Primordial Black Holes Could Link Two Gravitational Wave Signals Across Frequency Bands
Featured image: [Artist’s impression of a primordial black hole binary system emitting gravitational waves; credit: NASA/JPL-Caltech]
A new study establishes a model-independent connection between two distinct gravitational wave signals originating from primordial black holes, potentially allowing astronomers to probe the same early universe fluctuations across widely separated frequency bands using a single unified framework.
The paper, authored by Ashu Kushwaha and submitted to arXiv on July 2, 2026, addresses a fundamental feature of primordial black hole formation: generating these exotic objects requires a significant enhancement of primordial curvature perturbations in the early universe. This same mechanism inevitably produces two distinct gravitational wave signatures, and the study shows for the first time that they are quantitatively linked in a way that does not depend on the specific formation model.
Two signals from one origin. Primordial black holes are hypothetical objects that may have formed in the extremely dense, inhomogeneous conditions of the early universe, within the first second after the Big Bang. They are distinct from black holes formed by stellar collapse and could constitute part or all of the dark matter.
The formation process produces two gravitational wave signals. The first is a low-frequency stochastic background of scalar-induced gravitational waves (SIGWs) generated by the same large curvature perturbations that create the black holes. These SIGWs ripple through the fabric of spacetime across millions of years, creating a persistent background hum detectable by space-based observatories like LISA, Taiji, and TianQin.
The second signal operates at much higher frequencies and comes from a more familiar source: the mergers of primordial black hole binaries. As pairs of PBHs orbit each other and eventually coalesce, they emit a burst of gravitational waves in the frequency range accessible to ground-based detectors like LIGO, Virgo, and KAGRA, as well as future observatories like the Einstein Telescope and DECIGO.
Ellipsoidal collapse yields stronger signal. Kushwaha evaluated the stochastic SIGW background under two models of PBH collapse. Under the standard spherical collapse assumption, the SIGW signal is relatively weak. However, the physically more realistic ellipsoidal collapse scenario produces a significantly stronger signal, bringing it within reach of next-generation detectors.
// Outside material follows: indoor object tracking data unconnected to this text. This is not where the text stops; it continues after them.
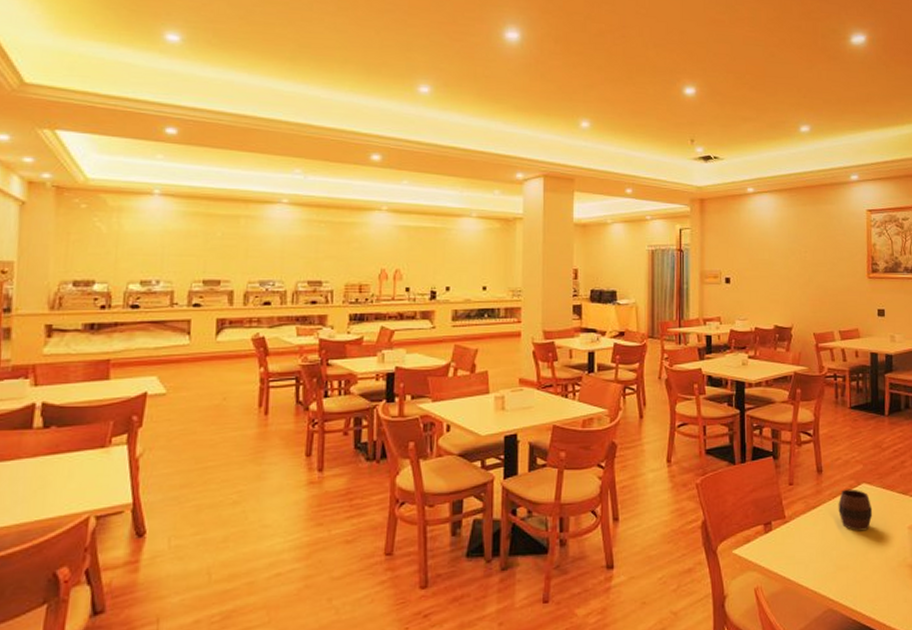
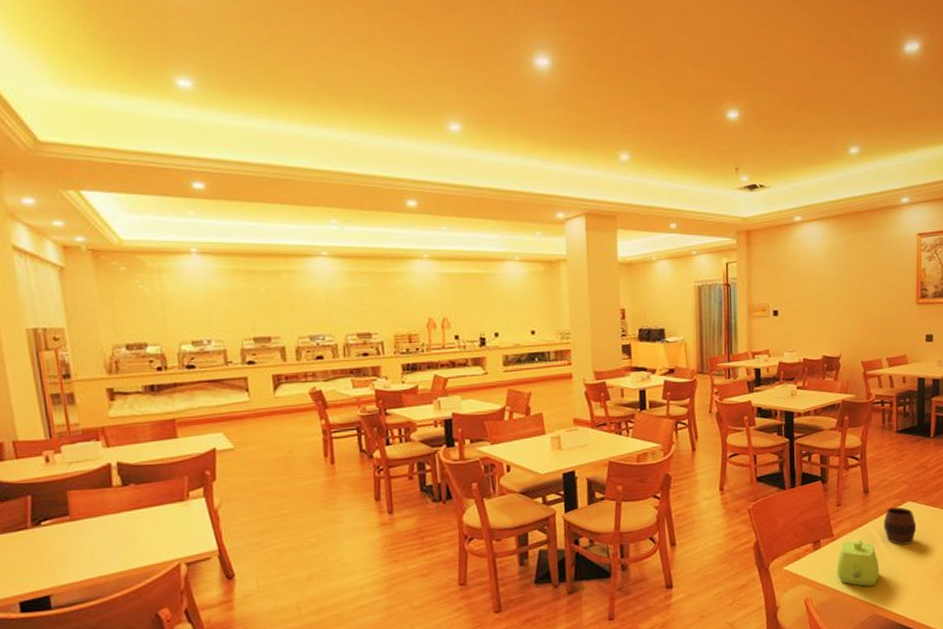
teapot: none [789,522,835,577] -> present [836,539,880,587]

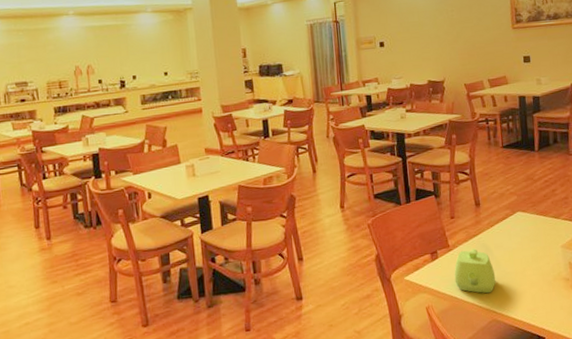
cup: present [884,507,917,545] -> none [496,217,529,253]

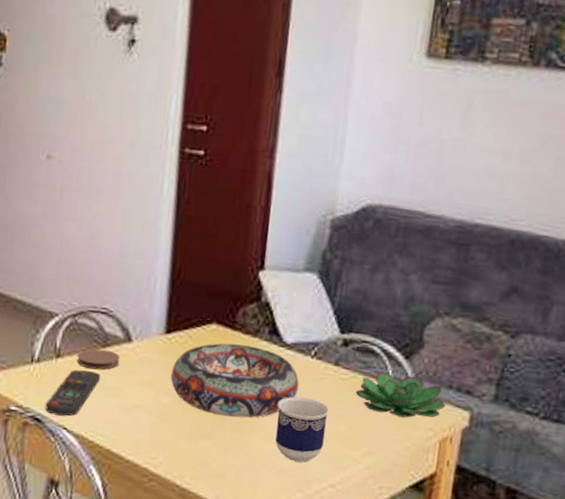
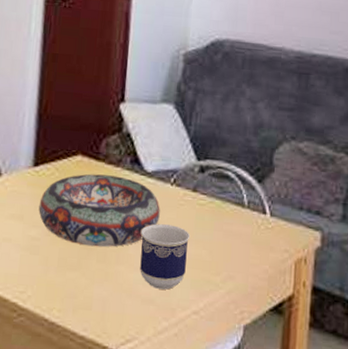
succulent plant: present [355,371,445,418] -> none [213,195,298,241]

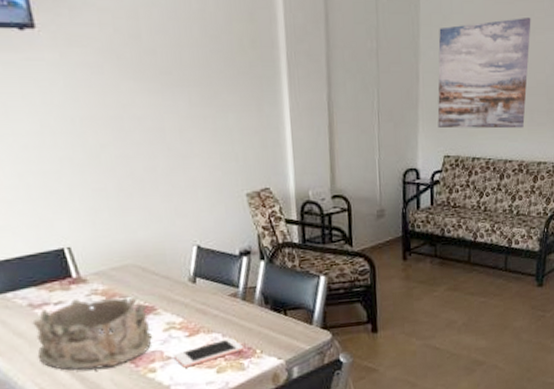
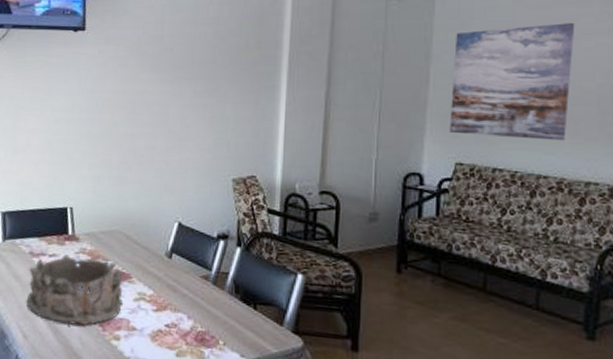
cell phone: present [173,338,244,368] -> none [138,321,208,343]

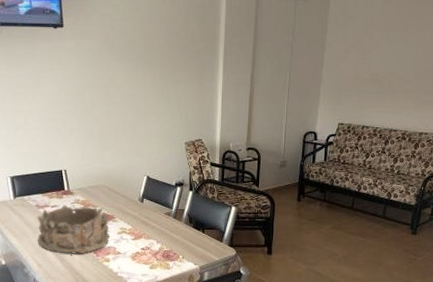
wall art: present [449,22,575,141] -> none [335,17,423,105]

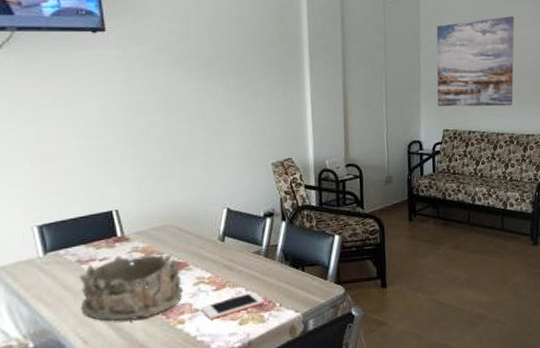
cell phone: none [122,244,171,262] -> present [201,292,265,320]
wall art: none [335,17,423,105] -> present [436,15,515,107]

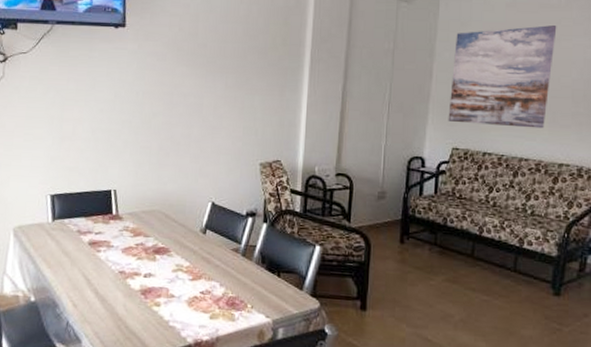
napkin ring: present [79,254,183,322] -> none [75,232,164,294]
cell phone: present [201,292,265,320] -> none [176,288,238,308]

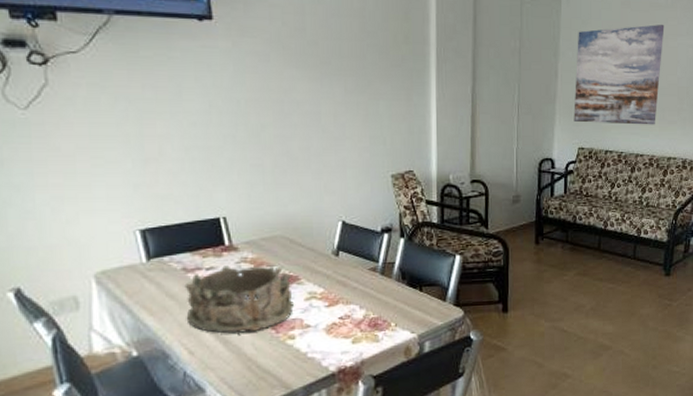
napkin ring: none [75,232,164,294] -> present [184,265,293,334]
A mass-independent relation. The study’s key finding is a direct correspondence between the SIGW frequency peak and the innermost stable circular orbit (ISCO) frequency of the PBH binary mergers. Because gravitational wave emission is strongest near the ISCO, the peak of the full merger spectrum relates to the ISCO frequency by a fixed factor of 1.79, a relation that is completely independent of the individual black hole masses. This mass independence means that observing either signal constrains the other, regardless of whether the actual PBH masses are known.
Multi-band gravitational wave astronomy. The unified framework enables the same primordial curvature fluctuations to be probed across frequency bands separated by many orders of magnitude. Low-frequency SIGWs probe the physics of PBH formation in the early universe, while high-frequency merger signals probe the later dynamics of PBH binaries. Cross-validating both channels would provide a powerful test of the primordial black hole hypothesis and could distinguish PBH mergers from stellar-mass black hole mergers of astrophysical origin.
Future gravitational wave observatories, including LISA (sensitive in the millihertz range), the Einstein Telescope (a next-generation ground-based detector), and DECIGO (a proposed space-based detector for the decihertz band), could together cover the full range of predicted signals, making the framework directly testable within the next decade.
The paper is available on arXiv under reference 2607.01818, in the Cosmology and Nongalactic Astrophysics category.